4.2 De voorzitter overweegt als volgt. Verweerder heeft erkend dat hij de door mr. D voor klager opgestelde concept-dagvaarding heeft meegelezen. Vast staat dat verweerder niet de advocaat van klager was. Verweerder kan niet tuchtrechtelijk verantwoordelijk worden gehouden voor de inhoud van de dagvaarding die door zijn kantoorgenoot als advocaat van klager is opgesteld. Klachtonderdeel a) is reeds gelet hierop kennelijk ongegrond.
Klachtonderdeel b)
4.3 Klager verwijt verweerder in dit klachtonderdeel dat de interne klachtenprocedure onvolledig en onjuist is verlopen. Klager heeft dit niet onderbouwd of toegelicht. Bovendien is op basis van het klachtdossier niet duidelijk of en zo ja, welke rol verweerder in die klachtenprocedure heeft gespeeld. Ook klachtonderdeel b) is kennelijk ongegrond.
Klachtonderdeel c)
4.4 In dit klachtonderdeel verwijt klager verweerder dat de zaak van klager eerst als kansrijk is bestempeld, maar toen de opdrachtrelatie met klager was beëindigd zijn zaak als kansloos is betiteld.
4.5 De voorzitter overweegt als volgt. Daargelaten de vraag of het tuchtrechtelijk verwijtbaar is als verweerder de zaak van klager als kansloos heeft betiteld, heeft verweerder betwist dat hij de zaak van klager op enig moment als kansloos heeft betiteld. Hiertegenover heeft klager zijn klacht niet onderbouwd. Klachtonderdeel c) is eveneens kennelijk ongegrond.
Klachtonderdeel d)
4.6 Klager verwijt verweerder tot slot dat verweerder hem op 26 september 2019 een aanmaning heeft gestuurd. Zonder nadere toelichting, die ontbreekt, valt niet in te zien waarom dit tuchtrechtelijk verwijtbaar zou zijn. Ook klachtonderdeel d) is kennelijk ongegrond.
BESLISSING
De voorzitter verklaart:
de klacht, met toepassing van artikel 46j Advocatenwet, in alle onderdelen kennelijk ongegrond.

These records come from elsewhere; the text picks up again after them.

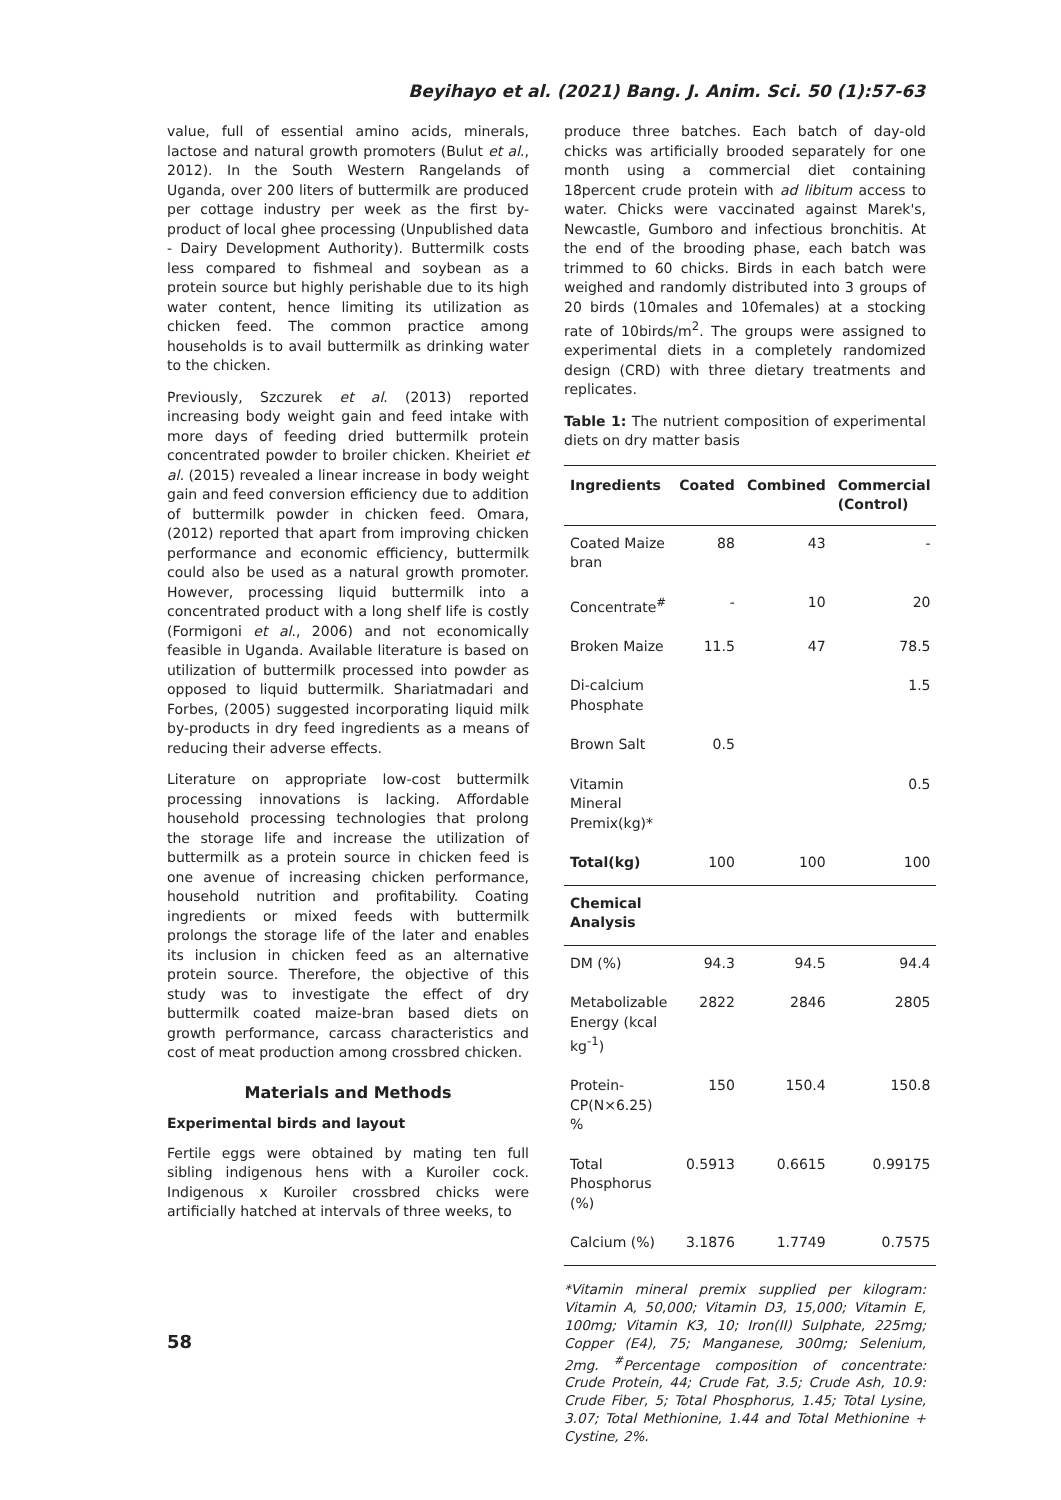Beyihayo et al. (2021) Bang. J. Anim. Sci. 50 (1):57-63
value, full of essential amino acids, minerals, lactose and natural growth promoters (Bulut et al., 2012). In the South Western Rangelands of Uganda, over 200 liters of buttermilk are produced per cottage industry per week as the first by-product of local ghee processing (Unpublished data - Dairy Development Authority). Buttermilk costs less compared to fishmeal and soybean as a protein source but highly perishable due to its high water content, hence limiting its utilization as chicken feed. The common practice among households is to avail buttermilk as drinking water to the chicken.
Previously, Szczurek et al. (2013) reported increasing body weight gain and feed intake with more days of feeding dried buttermilk protein concentrated powder to broiler chicken. Kheiriet et al. (2015) revealed a linear increase in body weight gain and feed conversion efficiency due to addition of buttermilk powder in chicken feed. Omara, (2012) reported that apart from improving chicken performance and economic efficiency, buttermilk could also be used as a natural growth promoter. However, processing liquid buttermilk into a concentrated product with a long shelf life is costly (Formigoni et al., 2006) and not economically feasible in Uganda. Available literature is based on utilization of buttermilk processed into powder as opposed to liquid buttermilk. Shariatmadari and Forbes, (2005) suggested incorporating liquid milk by-products in dry feed ingredients as a means of reducing their adverse effects.
Literature on appropriate low-cost buttermilk processing innovations is lacking. Affordable household processing technologies that prolong the storage life and increase the utilization of buttermilk as a protein source in chicken feed is one avenue of increasing chicken performance, household nutrition and profitability. Coating ingredients or mixed feeds with buttermilk prolongs the storage life of the later and enables its inclusion in chicken feed as an alternative protein source. Therefore, the objective of this study was to investigate the effect of dry buttermilk coated maize-bran based diets on growth performance, carcass characteristics and cost of meat production among crossbred chicken.
Materials and Methods
Experimental birds and layout
Fertile eggs were obtained by mating ten full sibling indigenous hens with a Kuroiler cock. Indigenous x Kuroiler crossbred chicks were artificially hatched at intervals of three weeks, to
produce three batches. Each batch of day-old chicks was artificially brooded separately for one month using a commercial diet containing 18percent crude protein with ad libitum access to water. Chicks were vaccinated against Marek's, Newcastle, Gumboro and infectious bronchitis. At the end of the brooding phase, each batch was trimmed to 60 chicks. Birds in each batch were weighed and randomly distributed into 3 groups of 20 birds (10males and 10females) at a stocking rate of 10birds/m<sup>2</sup>. The groups were assigned to experimental diets in a completely randomized design (CRD) with three dietary treatments and replicates.
Table 1: The nutrient composition of experimental diets on dry matter basis
| Ingredients | Coated | Combined | Commercial (Control) |
| --- | --- | --- | --- |
| Coated Maize bran | 88 | 43 | - |
| Concentrate<sup>#</sup> | - | 10 | 20 |
| Broken Maize | 11.5 | 47 | 78.5 |
| Di-calcium Phosphate | | | 1.5 |
| Brown Salt | 0.5 | | |
| Vitamin Mineral Premix(kg)* | | | 0.5 |
| Total(kg) | 100 | 100 | 100 |
| Chemical Analysis | | | |
| DM (%) | 94.3 | 94.5 | 94.4 |
| Metabolizable Energy (kcal kg<sup>-1</sup>) | 2822 | 2846 | 2805 |
| Protein-CP(N×6.25) % | 150 | 150.4 | 150.8 |
| Total Phosphorus (%) | 0.5913 | 0.6615 | 0.99175 |
| Calcium (%) | 3.1876 | 1.7749 | 0.7575 |
*Vitamin mineral premix supplied per kilogram: Vitamin A, 50,000; Vitamin D3, 15,000; Vitamin E, 100mg; Vitamin K3, 10; Iron(II) Sulphate, 225mg; Copper (E4), 75; Manganese, 300mg; Selenium, 2mg. <sup>#</sup>Percentage composition of concentrate: Crude Protein, 44; Crude Fat, 3.5; Crude Ash, 10.9: Crude Fiber, 5; Total Phosphorus, 1.45; Total Lysine, 3.07; Total Methionine, 1.44 and Total Methionine + Cystine, 2%.
58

Aldus beslist door mr. C. Kraak, voorzitter, bijgestaan door mr. S. van Excel als griffier en uitgesproken in het openbaar op 18 januari 2021.
Griffier Voorzitter
Verzonden op 18 januari 2021
mededelingen van de griffier ter informatie:
Deze beslissing is gelijktijdig in afschrift verzonden.